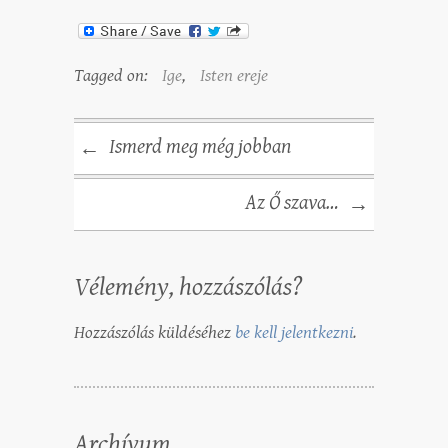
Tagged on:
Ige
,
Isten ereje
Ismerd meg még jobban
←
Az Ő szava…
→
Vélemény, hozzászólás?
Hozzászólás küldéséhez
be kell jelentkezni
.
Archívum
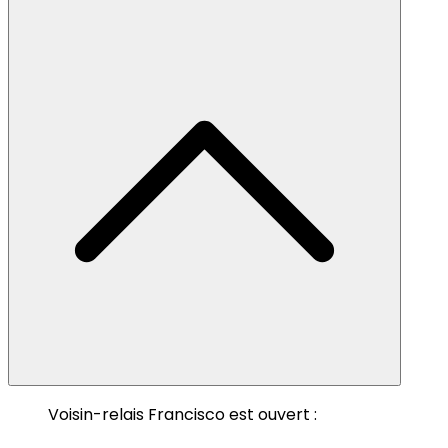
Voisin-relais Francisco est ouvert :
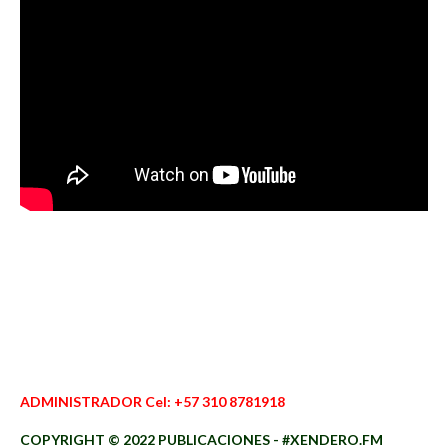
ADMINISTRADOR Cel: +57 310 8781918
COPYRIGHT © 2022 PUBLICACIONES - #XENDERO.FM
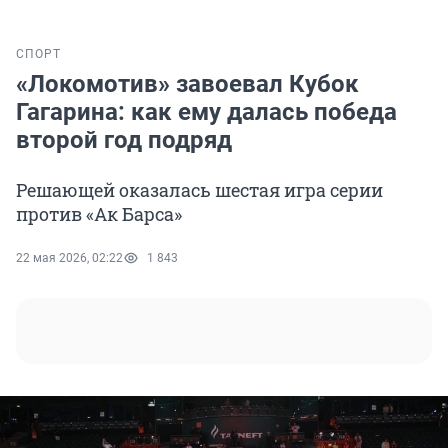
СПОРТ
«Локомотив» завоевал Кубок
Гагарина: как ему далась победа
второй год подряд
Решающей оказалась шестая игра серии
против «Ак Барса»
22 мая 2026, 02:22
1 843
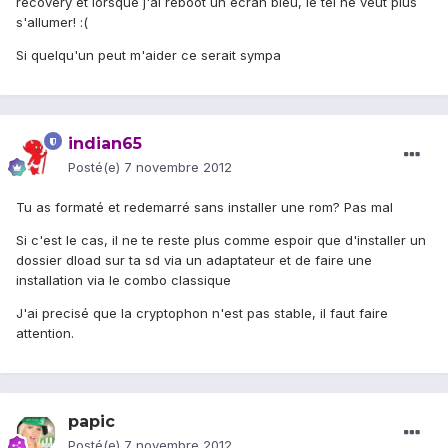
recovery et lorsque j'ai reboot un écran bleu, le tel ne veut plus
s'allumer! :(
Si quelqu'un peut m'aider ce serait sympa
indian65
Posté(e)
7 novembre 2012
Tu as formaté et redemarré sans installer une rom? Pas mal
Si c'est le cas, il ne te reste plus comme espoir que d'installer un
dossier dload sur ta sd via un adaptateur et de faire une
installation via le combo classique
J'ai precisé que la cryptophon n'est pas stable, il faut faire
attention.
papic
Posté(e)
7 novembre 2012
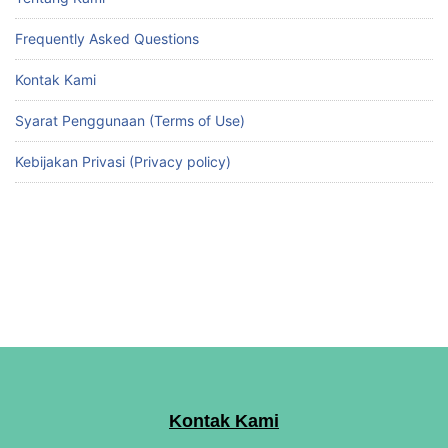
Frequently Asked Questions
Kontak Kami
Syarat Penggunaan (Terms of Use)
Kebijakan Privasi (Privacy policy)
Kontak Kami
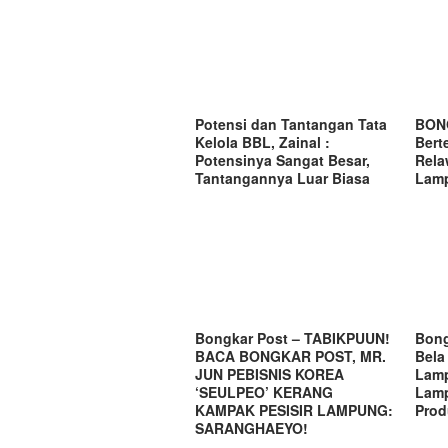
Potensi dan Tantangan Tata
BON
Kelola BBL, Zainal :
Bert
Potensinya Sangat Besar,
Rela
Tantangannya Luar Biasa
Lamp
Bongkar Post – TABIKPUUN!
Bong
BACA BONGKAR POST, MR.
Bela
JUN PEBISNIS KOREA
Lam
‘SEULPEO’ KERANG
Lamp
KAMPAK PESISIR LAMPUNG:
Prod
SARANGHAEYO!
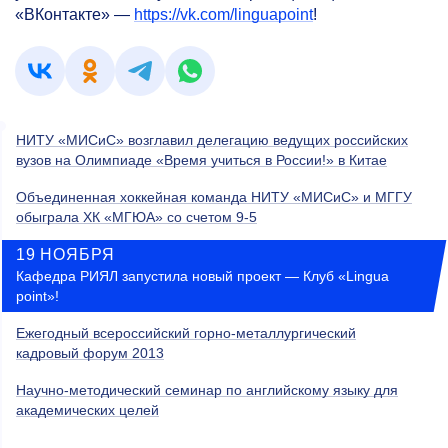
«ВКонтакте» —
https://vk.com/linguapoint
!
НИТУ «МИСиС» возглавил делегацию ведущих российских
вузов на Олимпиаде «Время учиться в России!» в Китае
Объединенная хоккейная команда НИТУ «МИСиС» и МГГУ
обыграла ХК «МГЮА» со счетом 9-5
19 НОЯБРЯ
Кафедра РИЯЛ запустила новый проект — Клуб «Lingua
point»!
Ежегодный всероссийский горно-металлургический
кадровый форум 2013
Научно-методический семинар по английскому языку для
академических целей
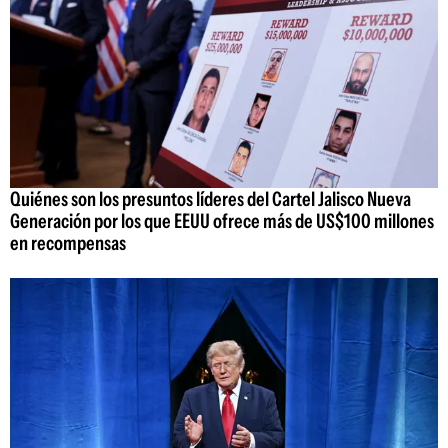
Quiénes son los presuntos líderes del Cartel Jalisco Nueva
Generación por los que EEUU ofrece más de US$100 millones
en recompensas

***

WHAT TO DO: Rewrite the text lines of the records above as a Markdown table with two columns, "No." for a running row number and "Text" for the line. Leave out blank lines and the pictures.

ANSWER TO THIS PROBLEM:
| No. | Text |
|---|---|
| 1 | Tagged on: |
| 2 | Ige |
| 3 | , |
| 4 | Isten ereje |
| 5 | Ismerd meg még jobban |
| 6 | ← |
| 7 | Az Ő szava… |
| 8 | → |
| 9 | Vélemény, hozzászólás? |
| 10 | Hozzászólás küldéséhez |
| 11 | be kell jelentkezni |
| 12 | . |
| 13 | Archívum |
| 14 | Voisin-relais Francisco est ouvert : |
| 15 | ADMINISTRADOR Cel: +57 310 8781918 |
| 16 | COPYRIGHT © 2022 PUBLICACIONES - #XENDERO.FM |
| 17 | СПОРТ |
| 18 | «Локомотив» завоевал Кубок |
| 19 | Гагарина: как ему далась победа |
| 20 | второй год подряд |
| 21 | Решающей оказалась шестая игра серии |
| 22 | против «Ак Барса» |
| 23 | 22 мая 2026, 02:22 |
| 24 | 1 843 |
| 25 | recovery et lorsque j'ai reboot un écran bleu, le tel ne veut plus |
| 26 | s'allumer! :( |
| 27 | Si quelqu'un peut m'aider ce serait sympa |
| 28 | indian65 |
| 29 | Posté(e) |
| 30 | 7 novembre 2012 |
| 31 | Tu as formaté et redemarré sans installer une rom? Pas mal |
| 32 | Si c'est le cas, il ne te reste plus comme espoir que d'installer un |
| 33 | dossier dload sur ta sd via un adaptateur et de faire une |
| 34 | installation via le combo classique |
| 35 | J'ai precisé que la cryptophon n'est pas stable, il faut faire |
| 36 | attention. |
| 37 | papic |
| 38 | Posté(e) |
| 39 | 7 novembre 2012 |
| 40 | Frequently Asked Questions |
| 41 | Kontak Kami |
| 42 | Syarat Penggunaan (Terms of Use) |
| 43 | Kebijakan Privasi (Privacy policy) |
| 44 | Kontak Kami |
| 45 | Potensi dan Tantangan Tata |
| 46 | BON |
| 47 | Kelola BBL, Zainal : |
| 48 | Bert |
| 49 | Potensinya Sangat Besar, |
| 50 | Rela |
| 51 | Tantangannya Luar Biasa |
| 52 | Lamp |
| 53 | Bongkar Post – TABIKPUUN! |
| 54 | Bong |
| 55 | BACA BONGKAR POST, MR. |
| 56 | Bela |
| 57 | JUN PEBISNIS KOREA |
| 58 | Lam |
| 59 | ‘SEULPEO’ KERANG |
| 60 | Lamp |
| 61 | KAMPAK PESISIR LAMPUNG: |
| 62 | Prod |
| 63 | SARANGHAEYO! |
| 64 | «ВКонтакте» — |
| 65 | https://vk.com/linguapoint |
| 66 | ! |
| 67 | НИТУ «МИСиС» возглавил делегацию ведущих российских |
| 68 | вузов на Олимпиаде «Время учиться в России!» в Китае |
| 69 | Объединенная хоккейная команда НИТУ «МИСиС» и МГГУ |
| 70 | обыграла ХК «МГЮА» со счетом 9-5 |
| 71 | 19 НОЯБРЯ |
| 72 | Кафедра РИЯЛ запустила новый проект — Клуб «Lingua |
| 73 | point»! |
| 74 | Ежегодный всероссийский горно-металлургический |
| 75 | кадровый форум 2013 |
| 76 | Научно-методический семинар по английскому языку для |
| 77 | академических целей |
| 78 | Quiénes son los presuntos líderes del Cartel Jalisco Nueva |
| 79 | Generación por los que EEUU ofrece más de US$100 millones |
| 80 | en recompensas |